Running core strength- The Injured Runner

what is at the core? Running core strength

Over the past ten years running core strength training has become the buzz word of the fitness world. But what exactly is your “core”? Your core consists of 29 pairs of muscles that synchronize to control the motion at your trunk. It is literally the foundation for your running machine – the control centre for running. Most core training or testing programs focus primarily on the abdominal muscles. While this is helpful, there is much more that can be done.

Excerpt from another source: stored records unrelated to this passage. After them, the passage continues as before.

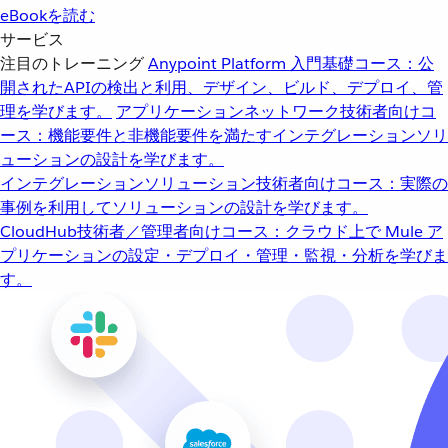
eBookを読む
サービス
注目のトレーニング
Anypoint Platform 入門
基礎コース：公
開されたAPIの検出と利用、デザイン、ビルド、デプロイ、管
理を学びます。
アプリケーションネットワーク
技術者向けコ
ース：機能要件と非機能要件を満たすインテグレーションソリ
ューションの設計を学びます。
インテグレーションソリューション
技術者向けコース：実際の
事例を利用してソリューションの設計を学びます。
CloudHub
技術者／管理者向けコース：クラウド上で Mule ア
プリケーションの設定・デプロイ・管理・監視・分析を学びま
す。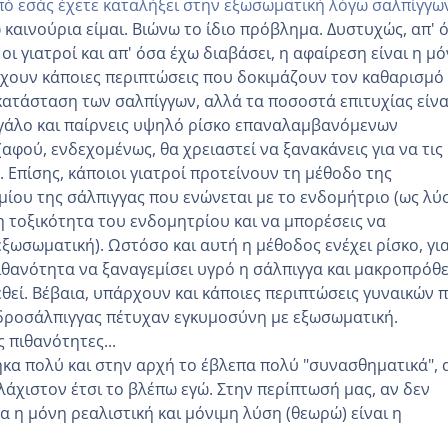
από εσάς έχετε καταλήξει στην εξωσωματική λόγω σαλπίγγω
 καινούρια είμαι. Βιώνω το ίδιο πρόβλημα. Δυστυχώς, απ' 
οι γιατροί και απ' όσα έχω διαβάσει, η αφαίρεση είναι η μ
χουν κα΄ποιες περιπτώσεις που δοκιμάζουν τον καθαρισμό 
κατάσταση των σαλπίγγων, αλλά τα ποσοστά επιτυχίας είνα
εγάλο και παίρνεις υψηλό ρίσκο επαναλαμβανόμενων
φού, ενδεχομένως, θα χρειαστεί να ξανακάνεις για να τις
). Επίσης, κάποιοι γιατροί προτείνουν τη μέθοδο της
ίου της σάλπιγγας που ενώνεται με το ενδομήτριο (ως λύ
η τοξικότητα του ενδομητρίου και να μπορέσεις να
ξωσωματική). Ωστόσο και αυτή η μέθοδος ενέχει ρίσκο, για
πιθανότητα να ξαναγεμίσει υγρό η σάλπιγγα και μακροπρόθ
εθεί. Βέβαια, υπάρχουν και κάποιες περιπτώσεις γυναικών 
δροσάλπιγγας πέτυχαν εγκυμοσύνη με εξωσωματική.
ς πιθανότητες...
κα πολύ και στην αρχή το έβλεπα πολύ "συνασθηματικά", 
λάχιστον έτσι το βλέπω εγώ. Στην περίπτωσή μας, αν δεν
 η μόνη ρεαλιστική και μόνιμη λύση (θεωρώ) είναι η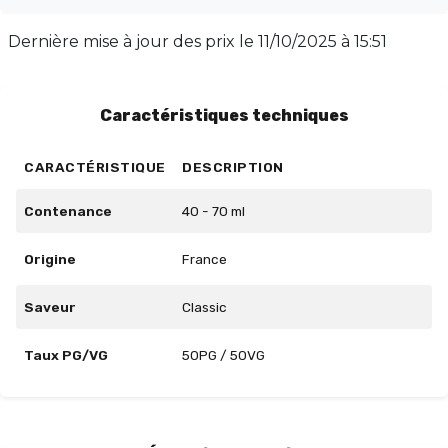
nicotine, offre un ratio PG/VG de 50/50, garantissant
une expérience de vapotage harmonieuse. Laissez-
Dernière mise à jour des prix le
11/10/2025 à 15:51
vous surprendre par ce juice riche en saveurs, idéal
pour les amateurs de découvertes sensorielles.
Caractéristiques techniques
CARACTÉRISTIQUE
DESCRIPTION
Contenance
40 - 70 ml
Origine
France
Saveur
Classic
Taux PG/VG
50PG / 50VG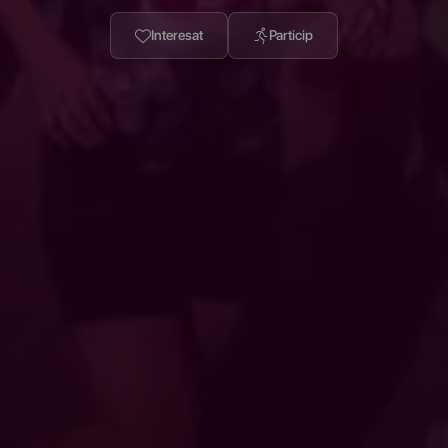
Interesat
Particip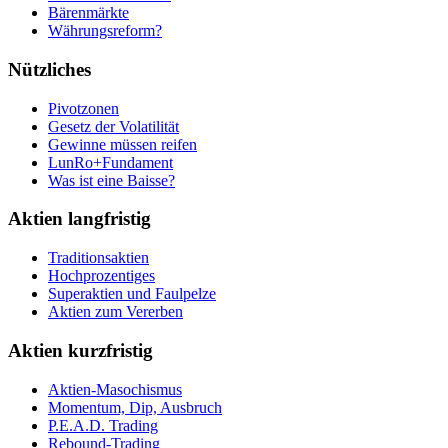
Bärenmärkte
Währungsreform?
Nützliches
Pivotzonen
Gesetz der Volatilität
Gewinne müssen reifen
LunRo+Fundament
Was ist eine Baisse?
Aktien langfristig
Traditionsaktien
Hochprozentiges
Superaktien und Faulpelze
Aktien zum Vererben
Aktien kurzfristig
Aktien-Masochismus
Momentum, Dip, Ausbruch
P.E.A.D. Trading
Rebound-Trading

running core strength training

Running core strength training will improve your runnig times, improve your running form, improve your running efficiency, reduce your risk of injury and speed recovery. Several studies have been published over the past 8 years that demonstrate the importance of core training in both recovering from injury and improving recovery. So, if you are currently injured view this as the perfect opportunity to either start a core training program or refine the program you currently use.

test your core

We recommend testing your core strength. When we test runners at a physical therapy clinic they are often amazed at the imbalances they have developed. Measuring your core fitness level will help you set goals, focus your training and monitor progress.

Should you use an exercise ball or enroll in a pilates program? Each of these approaches (and many more) have the potential to provide you with challenging exercises that will improve your core strength. However, if the program doesn’t train the four regions of core muscles (abs, back, right side, left side) you will be missing out.